WORK INSTRUCTIONS.
All lines from the one with "n professionele groot formaat printers die" through the last are to be given again exactly as they stand in the data below, and only those.

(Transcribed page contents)
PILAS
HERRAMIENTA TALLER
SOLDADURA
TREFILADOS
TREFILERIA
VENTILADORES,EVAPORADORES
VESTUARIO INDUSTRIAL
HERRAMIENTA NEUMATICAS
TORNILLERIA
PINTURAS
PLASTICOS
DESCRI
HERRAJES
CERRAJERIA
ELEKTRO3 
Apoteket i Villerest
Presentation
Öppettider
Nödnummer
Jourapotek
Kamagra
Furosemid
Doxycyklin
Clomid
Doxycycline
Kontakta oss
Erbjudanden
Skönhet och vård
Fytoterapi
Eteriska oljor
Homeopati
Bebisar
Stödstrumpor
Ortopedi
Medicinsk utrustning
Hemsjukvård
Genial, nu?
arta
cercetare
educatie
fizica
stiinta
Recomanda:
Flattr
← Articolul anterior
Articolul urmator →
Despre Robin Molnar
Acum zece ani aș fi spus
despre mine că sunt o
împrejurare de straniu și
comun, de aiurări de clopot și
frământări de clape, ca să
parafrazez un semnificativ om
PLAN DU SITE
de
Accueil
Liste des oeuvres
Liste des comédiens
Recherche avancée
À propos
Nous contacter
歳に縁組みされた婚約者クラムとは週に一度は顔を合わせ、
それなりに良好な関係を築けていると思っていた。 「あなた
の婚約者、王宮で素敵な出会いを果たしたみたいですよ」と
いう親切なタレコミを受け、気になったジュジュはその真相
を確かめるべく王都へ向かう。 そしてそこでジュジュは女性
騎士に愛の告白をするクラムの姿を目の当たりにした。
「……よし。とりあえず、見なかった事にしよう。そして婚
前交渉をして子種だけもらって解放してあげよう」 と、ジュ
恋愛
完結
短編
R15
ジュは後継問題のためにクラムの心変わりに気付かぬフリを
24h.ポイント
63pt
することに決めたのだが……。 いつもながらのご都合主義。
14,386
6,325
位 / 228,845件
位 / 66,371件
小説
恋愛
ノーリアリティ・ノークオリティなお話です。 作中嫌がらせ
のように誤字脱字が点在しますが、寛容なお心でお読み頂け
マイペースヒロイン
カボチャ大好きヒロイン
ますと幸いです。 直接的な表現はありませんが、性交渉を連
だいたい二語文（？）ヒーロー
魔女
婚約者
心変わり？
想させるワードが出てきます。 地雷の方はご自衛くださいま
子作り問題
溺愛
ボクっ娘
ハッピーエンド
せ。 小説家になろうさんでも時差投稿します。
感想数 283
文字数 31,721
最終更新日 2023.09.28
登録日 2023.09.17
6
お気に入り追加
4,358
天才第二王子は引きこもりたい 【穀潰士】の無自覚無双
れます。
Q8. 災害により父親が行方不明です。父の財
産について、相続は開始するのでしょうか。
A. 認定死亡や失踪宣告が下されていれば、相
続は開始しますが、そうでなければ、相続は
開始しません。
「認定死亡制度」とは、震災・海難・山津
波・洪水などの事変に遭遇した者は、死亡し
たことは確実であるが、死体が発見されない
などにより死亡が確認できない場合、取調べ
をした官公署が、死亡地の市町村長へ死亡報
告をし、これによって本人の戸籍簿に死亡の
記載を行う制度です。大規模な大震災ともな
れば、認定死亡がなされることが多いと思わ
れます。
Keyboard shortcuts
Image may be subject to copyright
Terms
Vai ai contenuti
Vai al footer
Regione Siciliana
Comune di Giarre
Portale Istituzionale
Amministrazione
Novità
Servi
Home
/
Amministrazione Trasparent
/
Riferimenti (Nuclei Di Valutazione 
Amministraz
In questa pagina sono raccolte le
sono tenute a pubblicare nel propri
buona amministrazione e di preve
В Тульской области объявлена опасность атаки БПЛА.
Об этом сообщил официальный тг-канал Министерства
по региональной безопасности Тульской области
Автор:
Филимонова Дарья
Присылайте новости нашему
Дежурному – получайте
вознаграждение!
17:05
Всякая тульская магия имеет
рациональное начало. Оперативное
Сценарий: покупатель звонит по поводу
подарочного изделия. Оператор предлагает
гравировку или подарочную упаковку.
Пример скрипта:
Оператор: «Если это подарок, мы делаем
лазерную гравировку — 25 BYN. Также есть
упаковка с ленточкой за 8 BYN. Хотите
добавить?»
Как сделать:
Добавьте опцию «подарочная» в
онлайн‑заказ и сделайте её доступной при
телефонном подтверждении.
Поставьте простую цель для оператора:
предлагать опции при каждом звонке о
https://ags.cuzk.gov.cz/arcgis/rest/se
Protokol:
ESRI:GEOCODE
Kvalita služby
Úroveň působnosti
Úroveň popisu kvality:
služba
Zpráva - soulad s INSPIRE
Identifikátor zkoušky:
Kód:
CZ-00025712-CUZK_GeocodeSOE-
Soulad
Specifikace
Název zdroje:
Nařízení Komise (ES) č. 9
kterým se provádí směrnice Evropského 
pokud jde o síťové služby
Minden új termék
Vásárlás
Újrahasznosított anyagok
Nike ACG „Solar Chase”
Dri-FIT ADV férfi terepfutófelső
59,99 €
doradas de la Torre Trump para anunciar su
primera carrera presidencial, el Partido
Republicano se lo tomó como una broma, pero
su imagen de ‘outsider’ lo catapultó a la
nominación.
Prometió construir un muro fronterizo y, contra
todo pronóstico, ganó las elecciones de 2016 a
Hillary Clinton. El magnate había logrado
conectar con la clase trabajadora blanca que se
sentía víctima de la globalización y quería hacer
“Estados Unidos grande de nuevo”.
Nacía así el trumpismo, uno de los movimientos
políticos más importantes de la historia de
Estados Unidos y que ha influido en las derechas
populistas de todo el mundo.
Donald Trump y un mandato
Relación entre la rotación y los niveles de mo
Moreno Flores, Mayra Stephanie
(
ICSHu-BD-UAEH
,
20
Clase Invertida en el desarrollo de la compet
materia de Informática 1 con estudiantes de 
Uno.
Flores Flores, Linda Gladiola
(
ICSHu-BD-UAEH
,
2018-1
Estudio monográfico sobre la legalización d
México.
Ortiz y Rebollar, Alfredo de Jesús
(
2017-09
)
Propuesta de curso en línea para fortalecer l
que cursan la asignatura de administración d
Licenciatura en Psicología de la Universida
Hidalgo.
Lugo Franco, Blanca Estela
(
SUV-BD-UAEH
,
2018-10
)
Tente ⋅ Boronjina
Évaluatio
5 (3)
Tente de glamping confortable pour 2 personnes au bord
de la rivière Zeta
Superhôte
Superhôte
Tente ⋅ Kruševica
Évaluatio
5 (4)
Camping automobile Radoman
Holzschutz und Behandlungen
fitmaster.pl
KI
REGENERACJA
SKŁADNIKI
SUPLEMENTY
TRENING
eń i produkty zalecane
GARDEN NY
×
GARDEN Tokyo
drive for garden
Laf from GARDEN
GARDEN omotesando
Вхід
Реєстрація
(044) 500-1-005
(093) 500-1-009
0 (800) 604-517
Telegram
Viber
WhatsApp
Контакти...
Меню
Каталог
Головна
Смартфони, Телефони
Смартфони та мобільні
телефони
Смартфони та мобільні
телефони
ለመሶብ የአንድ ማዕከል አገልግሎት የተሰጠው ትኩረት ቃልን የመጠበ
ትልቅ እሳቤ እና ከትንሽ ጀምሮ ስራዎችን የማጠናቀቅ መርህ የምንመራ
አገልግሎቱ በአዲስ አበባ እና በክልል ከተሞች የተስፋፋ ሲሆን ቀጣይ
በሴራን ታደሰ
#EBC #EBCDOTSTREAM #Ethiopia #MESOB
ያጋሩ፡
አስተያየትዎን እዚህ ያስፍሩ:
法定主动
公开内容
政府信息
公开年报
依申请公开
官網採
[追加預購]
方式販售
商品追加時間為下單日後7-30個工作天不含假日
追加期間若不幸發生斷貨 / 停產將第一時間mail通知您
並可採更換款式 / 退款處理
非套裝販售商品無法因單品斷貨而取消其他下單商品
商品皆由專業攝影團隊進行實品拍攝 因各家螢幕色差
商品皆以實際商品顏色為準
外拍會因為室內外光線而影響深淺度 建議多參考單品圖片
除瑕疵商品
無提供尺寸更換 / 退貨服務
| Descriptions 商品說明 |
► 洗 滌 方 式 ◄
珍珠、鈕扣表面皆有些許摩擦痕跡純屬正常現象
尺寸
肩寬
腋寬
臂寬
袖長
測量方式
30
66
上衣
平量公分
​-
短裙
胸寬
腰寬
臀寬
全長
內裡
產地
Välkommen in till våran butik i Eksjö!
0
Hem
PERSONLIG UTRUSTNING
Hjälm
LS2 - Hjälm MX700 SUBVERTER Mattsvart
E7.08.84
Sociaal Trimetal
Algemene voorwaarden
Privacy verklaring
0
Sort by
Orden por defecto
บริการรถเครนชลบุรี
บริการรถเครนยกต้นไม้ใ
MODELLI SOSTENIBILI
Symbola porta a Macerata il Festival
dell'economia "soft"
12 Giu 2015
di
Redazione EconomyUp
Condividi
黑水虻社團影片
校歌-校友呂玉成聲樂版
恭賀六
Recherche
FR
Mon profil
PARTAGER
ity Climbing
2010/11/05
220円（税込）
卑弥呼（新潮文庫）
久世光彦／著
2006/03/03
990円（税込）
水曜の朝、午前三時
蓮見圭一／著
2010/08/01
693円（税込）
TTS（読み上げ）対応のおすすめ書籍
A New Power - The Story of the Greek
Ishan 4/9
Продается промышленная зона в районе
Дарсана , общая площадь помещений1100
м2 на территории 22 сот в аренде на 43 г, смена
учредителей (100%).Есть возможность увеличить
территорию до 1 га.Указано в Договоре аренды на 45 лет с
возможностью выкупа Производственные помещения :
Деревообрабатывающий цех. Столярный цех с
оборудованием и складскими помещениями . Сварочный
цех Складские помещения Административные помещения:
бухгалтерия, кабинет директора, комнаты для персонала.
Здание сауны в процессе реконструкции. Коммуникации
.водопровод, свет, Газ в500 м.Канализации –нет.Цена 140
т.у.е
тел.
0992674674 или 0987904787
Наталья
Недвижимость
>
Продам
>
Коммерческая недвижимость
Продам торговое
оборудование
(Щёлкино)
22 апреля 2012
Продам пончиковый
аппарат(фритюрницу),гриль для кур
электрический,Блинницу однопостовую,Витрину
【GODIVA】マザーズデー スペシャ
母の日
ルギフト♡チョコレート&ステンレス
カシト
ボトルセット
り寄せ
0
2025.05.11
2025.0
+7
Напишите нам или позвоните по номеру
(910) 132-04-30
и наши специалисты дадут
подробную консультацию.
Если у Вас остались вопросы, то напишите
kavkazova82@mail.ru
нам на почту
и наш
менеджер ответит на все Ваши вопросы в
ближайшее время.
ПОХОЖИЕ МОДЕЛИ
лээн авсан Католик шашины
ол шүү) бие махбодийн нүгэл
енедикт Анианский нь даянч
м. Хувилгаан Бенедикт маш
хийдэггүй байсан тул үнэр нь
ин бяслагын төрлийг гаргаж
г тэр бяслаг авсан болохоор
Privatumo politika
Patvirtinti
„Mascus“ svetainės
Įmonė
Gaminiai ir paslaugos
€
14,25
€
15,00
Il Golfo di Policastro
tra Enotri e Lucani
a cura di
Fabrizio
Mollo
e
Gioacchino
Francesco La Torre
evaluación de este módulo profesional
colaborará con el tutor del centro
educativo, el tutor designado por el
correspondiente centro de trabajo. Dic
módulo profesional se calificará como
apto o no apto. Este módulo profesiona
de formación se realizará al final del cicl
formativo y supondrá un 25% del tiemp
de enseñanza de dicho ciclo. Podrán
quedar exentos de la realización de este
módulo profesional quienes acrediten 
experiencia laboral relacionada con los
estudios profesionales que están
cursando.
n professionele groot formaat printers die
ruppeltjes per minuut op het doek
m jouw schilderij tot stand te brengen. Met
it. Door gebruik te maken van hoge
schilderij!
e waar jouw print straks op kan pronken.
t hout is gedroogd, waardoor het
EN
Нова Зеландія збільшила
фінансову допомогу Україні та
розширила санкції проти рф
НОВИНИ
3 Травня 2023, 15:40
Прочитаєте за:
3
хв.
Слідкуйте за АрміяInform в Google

TASK ANSWER.
n professionele groot formaat printers die
ruppeltjes per minuut op het doek
m jouw schilderij tot stand te brengen. Met
it. Door gebruik te maken van hoge
schilderij!
e waar jouw print straks op kan pronken.
t hout is gedroogd, waardoor het
EN
Нова Зеландія збільшила
фінансову допомогу Україні та
розширила санкції проти рф
НОВИНИ
3 Травня 2023, 15:40
Прочитаєте за:
3
хв.
Слідкуйте за АрміяInform в Google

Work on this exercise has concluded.